Can you write out every line of the listing below word for word, leaving the pictures out?

(Data entries)

:::

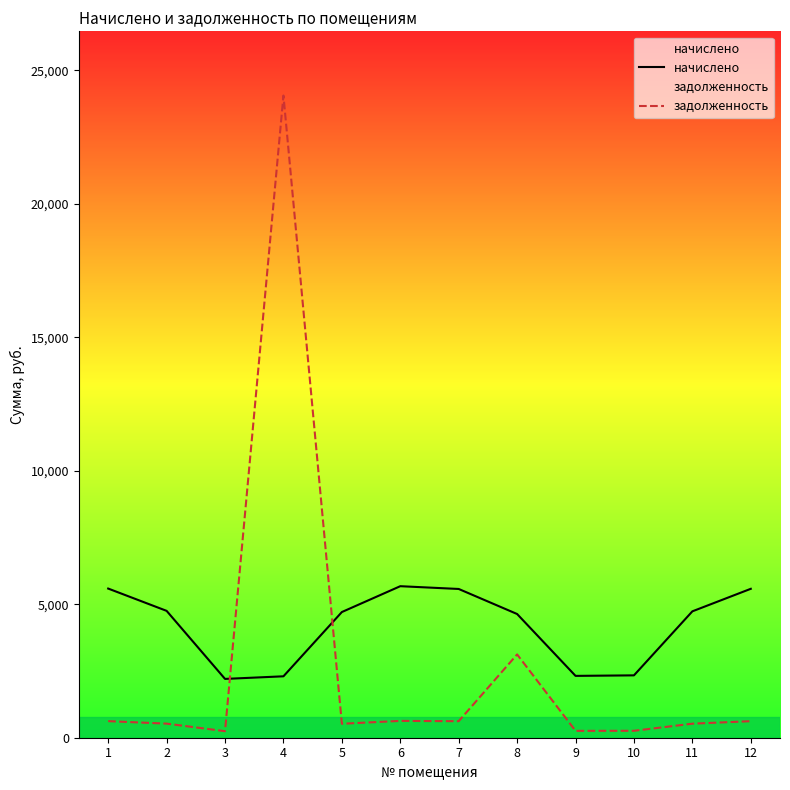

Which series has the largest range (max minus min)?

задолженность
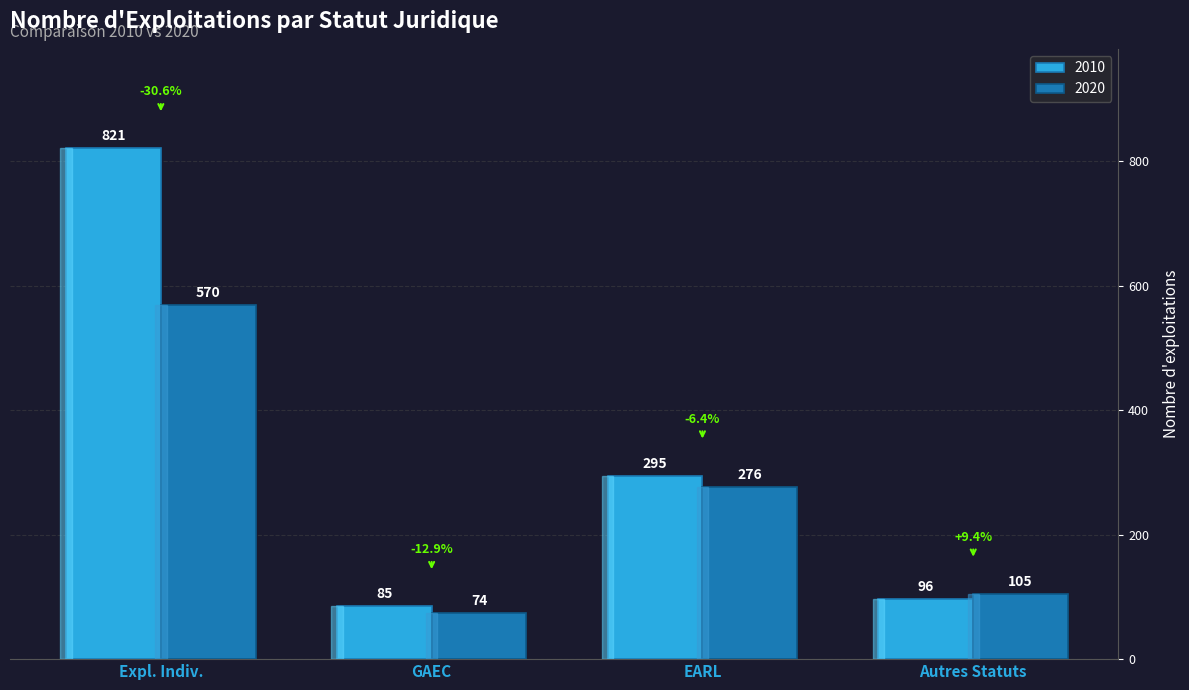

Reading left to right, list all the values displayed in this chart.

2010: Expl. Indiv.=821	GAEC=85	EARL=295	Autres Statuts=96
2020: Expl. Indiv.=570	GAEC=74	EARL=276	Autres Statuts=105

:::

# RESPONSE TO THIS TASK
Which series has the largest range (max minus min)?

задолженность

Reading left to right, list all the values displayed in this chart.

2010: Expl. Indiv.=821	GAEC=85	EARL=295	Autres Statuts=96
2020: Expl. Indiv.=570	GAEC=74	EARL=276	Autres Statuts=105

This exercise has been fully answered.